(PROBLEM)
Copy each of the items below word for word, keeping every line as it appears.

(LISTED RECORDS)
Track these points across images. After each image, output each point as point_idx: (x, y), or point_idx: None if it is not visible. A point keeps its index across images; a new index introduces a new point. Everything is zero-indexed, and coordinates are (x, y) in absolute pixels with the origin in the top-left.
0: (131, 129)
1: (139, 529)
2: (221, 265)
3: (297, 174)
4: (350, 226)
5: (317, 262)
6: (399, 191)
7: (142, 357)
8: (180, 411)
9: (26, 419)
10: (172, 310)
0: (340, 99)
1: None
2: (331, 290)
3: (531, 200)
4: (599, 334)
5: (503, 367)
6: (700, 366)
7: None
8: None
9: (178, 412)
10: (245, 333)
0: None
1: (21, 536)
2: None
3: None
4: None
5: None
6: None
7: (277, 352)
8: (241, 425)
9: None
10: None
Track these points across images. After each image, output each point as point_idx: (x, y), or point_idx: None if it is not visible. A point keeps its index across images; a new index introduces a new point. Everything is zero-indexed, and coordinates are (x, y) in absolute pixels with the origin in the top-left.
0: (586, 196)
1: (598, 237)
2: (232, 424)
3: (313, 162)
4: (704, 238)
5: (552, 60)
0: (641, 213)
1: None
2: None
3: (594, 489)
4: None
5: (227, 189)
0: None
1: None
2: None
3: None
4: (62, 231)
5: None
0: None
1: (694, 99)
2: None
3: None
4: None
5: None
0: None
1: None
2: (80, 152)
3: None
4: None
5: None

(FULL RESPONSE)
Track these points across images. After each image, output each point as point_idx: (x, y), or point_idx: None if it is not visible. A point keeps its index across images; a new index introduces a new point. Everything is zero-indexed, and coordinates are (x, y) in absolute pixels with the origin in the top-left.
0: (131, 129)
1: (139, 529)
2: (221, 265)
3: (297, 174)
4: (350, 226)
5: (317, 262)
6: (399, 191)
7: (142, 357)
8: (180, 411)
9: (26, 419)
10: (172, 310)
0: (340, 99)
1: None
2: (331, 290)
3: (531, 200)
4: (599, 334)
5: (503, 367)
6: (700, 366)
7: None
8: None
9: (178, 412)
10: (245, 333)
0: None
1: (21, 536)
2: None
3: None
4: None
5: None
6: None
7: (277, 352)
8: (241, 425)
9: None
10: None
Track these points across images. After each image, output each point as point_idx: (x, y), or point_idx: None if it is not visible. A point keeps its index across images; a new index introduces a new point. Everything is zero-indexed, and coordinates are (x, y) in absolute pixels with the origin in the top-left.
0: (586, 196)
1: (598, 237)
2: (232, 424)
3: (313, 162)
4: (704, 238)
5: (552, 60)
0: (641, 213)
1: None
2: None
3: (594, 489)
4: None
5: (227, 189)
0: None
1: None
2: None
3: None
4: (62, 231)
5: None
0: None
1: (694, 99)
2: None
3: None
4: None
5: None
0: None
1: None
2: (80, 152)
3: None
4: None
5: None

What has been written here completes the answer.